Top of Text segment

Materials and methods

Study design

The CCC-ACS project is a nationwide registry and quality improvement study with a constantly updated database placing emphasis on ACS care. This study was jointly initiated by the American Heart Association and the Chinese Society of Cardiology in 2014. The study design and methodological specifics of the project have been published10. Clinical Trial Registration URL: http://www.clinicaltrials.gov. Unique identifier: NCT02306616. All methods were performed in accordance with the relevant guidelines and regulations.

Bottom of Text segment
Top of Data extracts

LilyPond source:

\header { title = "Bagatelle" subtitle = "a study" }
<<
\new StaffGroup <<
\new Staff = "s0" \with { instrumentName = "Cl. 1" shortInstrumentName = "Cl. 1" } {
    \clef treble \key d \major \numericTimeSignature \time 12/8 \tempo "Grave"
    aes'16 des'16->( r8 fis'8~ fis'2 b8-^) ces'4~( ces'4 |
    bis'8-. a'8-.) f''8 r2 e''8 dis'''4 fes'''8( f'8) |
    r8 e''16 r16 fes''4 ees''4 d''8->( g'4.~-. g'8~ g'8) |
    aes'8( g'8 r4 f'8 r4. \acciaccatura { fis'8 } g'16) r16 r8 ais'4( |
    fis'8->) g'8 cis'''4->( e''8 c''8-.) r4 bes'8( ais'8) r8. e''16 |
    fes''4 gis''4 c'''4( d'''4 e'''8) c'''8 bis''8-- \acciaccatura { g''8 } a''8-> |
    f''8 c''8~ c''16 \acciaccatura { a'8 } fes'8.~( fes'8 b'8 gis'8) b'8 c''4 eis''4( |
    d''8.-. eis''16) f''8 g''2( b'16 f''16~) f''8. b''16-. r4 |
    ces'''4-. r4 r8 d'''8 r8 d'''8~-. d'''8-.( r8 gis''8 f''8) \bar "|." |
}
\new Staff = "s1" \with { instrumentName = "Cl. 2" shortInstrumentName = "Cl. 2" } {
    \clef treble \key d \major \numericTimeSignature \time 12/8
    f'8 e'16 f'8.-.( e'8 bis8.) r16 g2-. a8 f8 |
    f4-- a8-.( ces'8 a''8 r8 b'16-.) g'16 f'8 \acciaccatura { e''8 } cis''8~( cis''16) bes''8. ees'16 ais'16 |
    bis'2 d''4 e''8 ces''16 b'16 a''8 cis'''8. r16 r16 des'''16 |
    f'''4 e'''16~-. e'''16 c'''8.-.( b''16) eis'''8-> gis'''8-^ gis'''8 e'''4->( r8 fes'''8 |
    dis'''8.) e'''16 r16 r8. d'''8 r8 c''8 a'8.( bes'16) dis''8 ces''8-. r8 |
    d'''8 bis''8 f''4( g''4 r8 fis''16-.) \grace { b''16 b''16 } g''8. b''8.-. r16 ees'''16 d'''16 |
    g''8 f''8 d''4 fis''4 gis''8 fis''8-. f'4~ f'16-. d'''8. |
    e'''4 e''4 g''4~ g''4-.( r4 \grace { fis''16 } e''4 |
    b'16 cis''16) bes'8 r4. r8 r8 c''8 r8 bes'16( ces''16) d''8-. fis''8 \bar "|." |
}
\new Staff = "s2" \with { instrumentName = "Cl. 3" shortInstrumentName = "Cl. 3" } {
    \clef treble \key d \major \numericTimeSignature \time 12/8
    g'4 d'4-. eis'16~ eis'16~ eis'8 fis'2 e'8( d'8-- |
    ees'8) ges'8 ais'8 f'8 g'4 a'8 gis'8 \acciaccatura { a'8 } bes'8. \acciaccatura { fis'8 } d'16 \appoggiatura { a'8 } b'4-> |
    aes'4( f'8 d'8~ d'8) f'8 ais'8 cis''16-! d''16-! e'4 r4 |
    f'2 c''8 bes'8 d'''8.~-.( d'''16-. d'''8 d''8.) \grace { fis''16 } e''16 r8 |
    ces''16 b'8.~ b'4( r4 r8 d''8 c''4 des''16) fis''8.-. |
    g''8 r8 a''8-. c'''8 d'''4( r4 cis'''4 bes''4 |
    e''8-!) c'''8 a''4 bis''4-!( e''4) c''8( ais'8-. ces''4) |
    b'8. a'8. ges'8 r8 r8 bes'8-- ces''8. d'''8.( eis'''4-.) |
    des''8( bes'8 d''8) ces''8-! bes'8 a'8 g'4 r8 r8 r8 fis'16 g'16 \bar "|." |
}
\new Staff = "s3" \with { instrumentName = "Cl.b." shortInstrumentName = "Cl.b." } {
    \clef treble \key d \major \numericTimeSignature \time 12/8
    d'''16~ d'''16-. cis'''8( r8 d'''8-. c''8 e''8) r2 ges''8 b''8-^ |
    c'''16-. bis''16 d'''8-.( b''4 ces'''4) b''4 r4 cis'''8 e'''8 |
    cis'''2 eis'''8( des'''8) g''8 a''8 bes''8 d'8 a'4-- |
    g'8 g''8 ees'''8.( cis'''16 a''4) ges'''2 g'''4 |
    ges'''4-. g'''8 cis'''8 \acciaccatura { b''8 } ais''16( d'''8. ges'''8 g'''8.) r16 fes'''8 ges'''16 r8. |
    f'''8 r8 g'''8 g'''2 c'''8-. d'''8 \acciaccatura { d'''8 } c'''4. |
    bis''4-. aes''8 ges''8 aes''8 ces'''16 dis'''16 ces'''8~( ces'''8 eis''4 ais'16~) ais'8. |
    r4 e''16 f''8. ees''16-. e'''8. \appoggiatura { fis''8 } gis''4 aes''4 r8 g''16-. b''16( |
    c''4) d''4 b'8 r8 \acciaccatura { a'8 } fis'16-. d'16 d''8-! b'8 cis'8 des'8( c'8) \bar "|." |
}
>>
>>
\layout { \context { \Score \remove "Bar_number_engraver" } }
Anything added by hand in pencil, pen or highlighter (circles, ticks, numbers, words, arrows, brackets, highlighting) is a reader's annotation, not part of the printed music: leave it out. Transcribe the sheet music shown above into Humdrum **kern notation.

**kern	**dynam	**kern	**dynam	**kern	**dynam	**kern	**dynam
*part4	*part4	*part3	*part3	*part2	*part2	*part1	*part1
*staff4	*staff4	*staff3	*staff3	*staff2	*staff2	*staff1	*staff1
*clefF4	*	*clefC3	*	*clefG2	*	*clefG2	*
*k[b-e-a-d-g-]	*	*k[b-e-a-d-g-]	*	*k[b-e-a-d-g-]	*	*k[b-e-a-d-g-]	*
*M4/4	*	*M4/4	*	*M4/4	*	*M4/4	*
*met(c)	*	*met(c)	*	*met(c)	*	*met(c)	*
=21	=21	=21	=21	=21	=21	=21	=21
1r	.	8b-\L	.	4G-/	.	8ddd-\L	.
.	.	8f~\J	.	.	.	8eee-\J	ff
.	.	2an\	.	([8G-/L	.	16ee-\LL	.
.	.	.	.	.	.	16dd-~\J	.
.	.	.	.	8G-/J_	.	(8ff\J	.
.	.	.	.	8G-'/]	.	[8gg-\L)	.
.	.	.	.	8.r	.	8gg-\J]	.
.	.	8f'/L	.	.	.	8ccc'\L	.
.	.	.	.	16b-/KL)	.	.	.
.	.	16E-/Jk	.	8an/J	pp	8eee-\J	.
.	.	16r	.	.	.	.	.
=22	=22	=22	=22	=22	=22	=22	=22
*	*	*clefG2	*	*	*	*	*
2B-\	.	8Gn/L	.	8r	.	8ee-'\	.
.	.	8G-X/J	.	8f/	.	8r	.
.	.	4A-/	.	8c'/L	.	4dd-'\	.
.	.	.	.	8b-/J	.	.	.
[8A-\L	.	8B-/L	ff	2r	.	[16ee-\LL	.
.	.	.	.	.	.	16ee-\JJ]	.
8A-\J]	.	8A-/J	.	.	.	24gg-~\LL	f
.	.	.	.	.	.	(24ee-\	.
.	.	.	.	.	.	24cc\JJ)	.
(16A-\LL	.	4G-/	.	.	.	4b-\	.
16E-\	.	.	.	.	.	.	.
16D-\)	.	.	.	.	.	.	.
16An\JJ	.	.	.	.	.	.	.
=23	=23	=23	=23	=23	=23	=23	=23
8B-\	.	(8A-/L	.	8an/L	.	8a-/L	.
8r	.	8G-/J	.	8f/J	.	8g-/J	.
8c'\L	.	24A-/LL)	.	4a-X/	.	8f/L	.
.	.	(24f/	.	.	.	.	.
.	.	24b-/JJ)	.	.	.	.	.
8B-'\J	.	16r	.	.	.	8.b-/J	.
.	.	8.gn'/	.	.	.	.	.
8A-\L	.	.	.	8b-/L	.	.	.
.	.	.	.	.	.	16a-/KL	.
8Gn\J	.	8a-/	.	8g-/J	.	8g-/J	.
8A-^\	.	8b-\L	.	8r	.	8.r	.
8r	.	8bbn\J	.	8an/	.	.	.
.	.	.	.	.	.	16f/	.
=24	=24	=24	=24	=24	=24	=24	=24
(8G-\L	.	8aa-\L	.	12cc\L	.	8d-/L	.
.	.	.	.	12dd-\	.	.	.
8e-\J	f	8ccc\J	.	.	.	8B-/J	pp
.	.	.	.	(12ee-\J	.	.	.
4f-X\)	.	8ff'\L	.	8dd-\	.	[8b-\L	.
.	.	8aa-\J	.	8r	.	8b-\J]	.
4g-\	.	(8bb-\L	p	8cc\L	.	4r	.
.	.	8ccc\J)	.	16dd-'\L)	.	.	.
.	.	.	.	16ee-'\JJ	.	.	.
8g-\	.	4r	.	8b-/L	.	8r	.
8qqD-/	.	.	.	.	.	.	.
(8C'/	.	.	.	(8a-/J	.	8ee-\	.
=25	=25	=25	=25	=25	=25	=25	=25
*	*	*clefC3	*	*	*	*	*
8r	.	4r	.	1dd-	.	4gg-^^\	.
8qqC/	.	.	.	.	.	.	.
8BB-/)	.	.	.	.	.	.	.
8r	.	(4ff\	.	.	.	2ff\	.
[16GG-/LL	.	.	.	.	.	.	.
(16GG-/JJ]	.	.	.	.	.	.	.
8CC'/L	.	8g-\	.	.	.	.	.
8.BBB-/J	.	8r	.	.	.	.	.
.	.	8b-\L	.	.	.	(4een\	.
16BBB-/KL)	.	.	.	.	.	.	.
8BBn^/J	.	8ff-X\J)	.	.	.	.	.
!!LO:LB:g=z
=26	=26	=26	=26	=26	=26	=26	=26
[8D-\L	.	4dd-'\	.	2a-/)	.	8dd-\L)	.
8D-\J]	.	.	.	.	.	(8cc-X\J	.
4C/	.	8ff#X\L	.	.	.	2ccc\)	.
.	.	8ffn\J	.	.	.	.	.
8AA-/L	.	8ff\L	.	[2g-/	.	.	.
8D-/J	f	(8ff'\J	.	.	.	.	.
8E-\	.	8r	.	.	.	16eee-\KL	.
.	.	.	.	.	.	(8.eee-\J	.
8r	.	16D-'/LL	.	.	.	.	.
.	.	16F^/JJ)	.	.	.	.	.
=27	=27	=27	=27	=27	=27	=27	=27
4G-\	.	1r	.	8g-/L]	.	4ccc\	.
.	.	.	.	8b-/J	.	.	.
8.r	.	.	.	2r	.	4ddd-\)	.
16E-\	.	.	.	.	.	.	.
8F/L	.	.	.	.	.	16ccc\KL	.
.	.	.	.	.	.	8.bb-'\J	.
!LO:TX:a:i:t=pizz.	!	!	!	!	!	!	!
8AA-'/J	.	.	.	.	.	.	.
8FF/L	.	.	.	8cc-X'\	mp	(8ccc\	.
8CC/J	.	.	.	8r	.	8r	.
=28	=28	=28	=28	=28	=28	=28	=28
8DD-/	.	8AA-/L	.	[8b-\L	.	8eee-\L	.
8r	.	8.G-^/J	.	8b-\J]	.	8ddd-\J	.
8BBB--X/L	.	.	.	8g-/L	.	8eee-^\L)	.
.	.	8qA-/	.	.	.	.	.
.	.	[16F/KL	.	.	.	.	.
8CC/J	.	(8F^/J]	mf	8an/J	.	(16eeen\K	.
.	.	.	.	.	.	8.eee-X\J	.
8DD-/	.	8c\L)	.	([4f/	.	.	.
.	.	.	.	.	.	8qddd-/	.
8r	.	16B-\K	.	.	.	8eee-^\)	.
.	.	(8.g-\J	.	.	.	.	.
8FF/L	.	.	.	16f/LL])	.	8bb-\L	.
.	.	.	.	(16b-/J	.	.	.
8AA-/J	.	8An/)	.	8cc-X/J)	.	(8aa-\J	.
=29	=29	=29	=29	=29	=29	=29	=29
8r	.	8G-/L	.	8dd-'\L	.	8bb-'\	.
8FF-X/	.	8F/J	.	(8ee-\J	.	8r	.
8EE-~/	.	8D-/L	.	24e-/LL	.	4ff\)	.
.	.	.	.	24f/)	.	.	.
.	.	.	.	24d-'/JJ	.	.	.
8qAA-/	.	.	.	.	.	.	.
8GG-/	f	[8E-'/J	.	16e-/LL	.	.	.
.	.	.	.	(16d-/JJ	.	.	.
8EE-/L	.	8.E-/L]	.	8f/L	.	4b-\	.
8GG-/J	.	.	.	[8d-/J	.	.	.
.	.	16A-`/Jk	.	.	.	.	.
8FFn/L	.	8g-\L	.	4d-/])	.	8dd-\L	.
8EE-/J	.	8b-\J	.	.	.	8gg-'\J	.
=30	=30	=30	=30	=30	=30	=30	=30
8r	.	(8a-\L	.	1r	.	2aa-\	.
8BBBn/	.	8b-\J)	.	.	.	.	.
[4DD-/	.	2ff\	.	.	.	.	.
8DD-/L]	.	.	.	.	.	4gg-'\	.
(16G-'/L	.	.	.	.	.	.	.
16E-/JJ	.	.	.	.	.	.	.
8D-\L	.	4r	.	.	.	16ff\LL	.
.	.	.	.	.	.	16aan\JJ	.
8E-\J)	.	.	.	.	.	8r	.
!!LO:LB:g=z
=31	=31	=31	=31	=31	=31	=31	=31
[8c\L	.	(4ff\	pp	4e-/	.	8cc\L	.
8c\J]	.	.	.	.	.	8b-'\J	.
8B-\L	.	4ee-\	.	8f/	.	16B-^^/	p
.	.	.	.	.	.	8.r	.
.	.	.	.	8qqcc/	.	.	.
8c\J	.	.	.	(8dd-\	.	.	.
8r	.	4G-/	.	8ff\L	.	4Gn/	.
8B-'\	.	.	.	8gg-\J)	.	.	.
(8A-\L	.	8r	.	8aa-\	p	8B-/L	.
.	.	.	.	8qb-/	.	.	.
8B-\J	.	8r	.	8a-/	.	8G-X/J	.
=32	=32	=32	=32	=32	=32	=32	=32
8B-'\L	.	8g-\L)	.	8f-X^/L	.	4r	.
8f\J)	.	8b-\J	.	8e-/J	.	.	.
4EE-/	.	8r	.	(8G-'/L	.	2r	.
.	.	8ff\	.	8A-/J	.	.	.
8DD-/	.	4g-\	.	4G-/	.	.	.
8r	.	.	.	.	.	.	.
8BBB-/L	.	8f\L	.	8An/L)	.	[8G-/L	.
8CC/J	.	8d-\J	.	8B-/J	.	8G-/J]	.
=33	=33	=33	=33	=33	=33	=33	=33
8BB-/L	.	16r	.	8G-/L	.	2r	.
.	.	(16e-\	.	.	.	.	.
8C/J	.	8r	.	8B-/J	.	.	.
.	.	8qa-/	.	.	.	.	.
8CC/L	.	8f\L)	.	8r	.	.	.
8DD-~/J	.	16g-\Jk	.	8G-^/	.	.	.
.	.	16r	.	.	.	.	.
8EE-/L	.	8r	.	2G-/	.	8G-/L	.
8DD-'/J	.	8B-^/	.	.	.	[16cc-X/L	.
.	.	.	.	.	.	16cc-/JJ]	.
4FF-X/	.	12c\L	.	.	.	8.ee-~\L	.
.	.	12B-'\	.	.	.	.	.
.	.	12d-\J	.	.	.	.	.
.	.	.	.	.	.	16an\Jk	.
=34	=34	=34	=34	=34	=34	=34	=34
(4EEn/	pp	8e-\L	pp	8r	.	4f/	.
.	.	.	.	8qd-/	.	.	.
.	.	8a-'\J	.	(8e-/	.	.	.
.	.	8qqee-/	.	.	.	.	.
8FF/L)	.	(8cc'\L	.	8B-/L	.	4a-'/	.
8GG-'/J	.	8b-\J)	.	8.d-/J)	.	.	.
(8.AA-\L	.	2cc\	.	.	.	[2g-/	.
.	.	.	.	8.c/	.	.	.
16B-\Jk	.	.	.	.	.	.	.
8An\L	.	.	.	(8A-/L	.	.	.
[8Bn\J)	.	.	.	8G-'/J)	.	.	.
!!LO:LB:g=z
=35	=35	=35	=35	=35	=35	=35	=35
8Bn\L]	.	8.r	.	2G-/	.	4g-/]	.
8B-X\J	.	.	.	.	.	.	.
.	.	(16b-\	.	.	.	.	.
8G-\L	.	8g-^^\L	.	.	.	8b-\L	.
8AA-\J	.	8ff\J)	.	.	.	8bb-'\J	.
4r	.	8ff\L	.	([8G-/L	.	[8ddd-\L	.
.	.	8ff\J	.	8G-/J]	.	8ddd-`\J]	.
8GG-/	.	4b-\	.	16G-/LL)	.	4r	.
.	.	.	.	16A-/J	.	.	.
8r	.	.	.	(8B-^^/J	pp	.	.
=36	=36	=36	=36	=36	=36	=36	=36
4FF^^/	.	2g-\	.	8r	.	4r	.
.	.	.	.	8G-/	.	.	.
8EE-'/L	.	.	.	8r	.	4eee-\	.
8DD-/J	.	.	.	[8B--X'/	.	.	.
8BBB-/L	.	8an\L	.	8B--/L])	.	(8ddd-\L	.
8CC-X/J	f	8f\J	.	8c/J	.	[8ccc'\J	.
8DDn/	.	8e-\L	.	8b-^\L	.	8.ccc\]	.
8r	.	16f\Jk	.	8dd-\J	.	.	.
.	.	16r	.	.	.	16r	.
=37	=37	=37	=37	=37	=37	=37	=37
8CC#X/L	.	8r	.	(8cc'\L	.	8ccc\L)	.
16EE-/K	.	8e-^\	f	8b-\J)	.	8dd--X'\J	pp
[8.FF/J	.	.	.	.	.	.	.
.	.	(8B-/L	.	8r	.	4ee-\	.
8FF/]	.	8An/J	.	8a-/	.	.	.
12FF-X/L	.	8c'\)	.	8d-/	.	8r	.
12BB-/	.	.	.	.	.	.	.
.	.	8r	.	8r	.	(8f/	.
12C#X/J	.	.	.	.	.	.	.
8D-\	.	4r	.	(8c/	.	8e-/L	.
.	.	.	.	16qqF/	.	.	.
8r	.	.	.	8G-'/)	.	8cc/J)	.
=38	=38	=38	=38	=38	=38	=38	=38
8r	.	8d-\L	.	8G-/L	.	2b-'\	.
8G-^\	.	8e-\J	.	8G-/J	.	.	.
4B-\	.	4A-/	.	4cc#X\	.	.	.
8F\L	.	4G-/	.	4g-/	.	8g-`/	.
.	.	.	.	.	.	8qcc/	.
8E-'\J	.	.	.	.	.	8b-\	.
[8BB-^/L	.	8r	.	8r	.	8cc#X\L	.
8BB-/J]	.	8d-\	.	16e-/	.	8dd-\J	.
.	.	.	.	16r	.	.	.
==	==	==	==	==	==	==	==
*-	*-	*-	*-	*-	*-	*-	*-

Bottom of Data extracts

**Problem to work on:** Copy down the passage of the CCC-ACS study design text from "The CCC-ACS project" to "guidelines and regulations.", word for word.

**Task solution:**
The CCC-ACS project is a nationwide registry and quality improvement study with a constantly updated database placing emphasis on ACS care. This study was jointly initiated by the American Heart Association and the Chinese Society of Cardiology in 2014. The study design and methodological specifics of the project have been published10. Clinical Trial Registration URL: http://www.clinicaltrials.gov. Unique identifier: NCT02306616. All methods were performed in accordance with the relevant guidelines and regulations.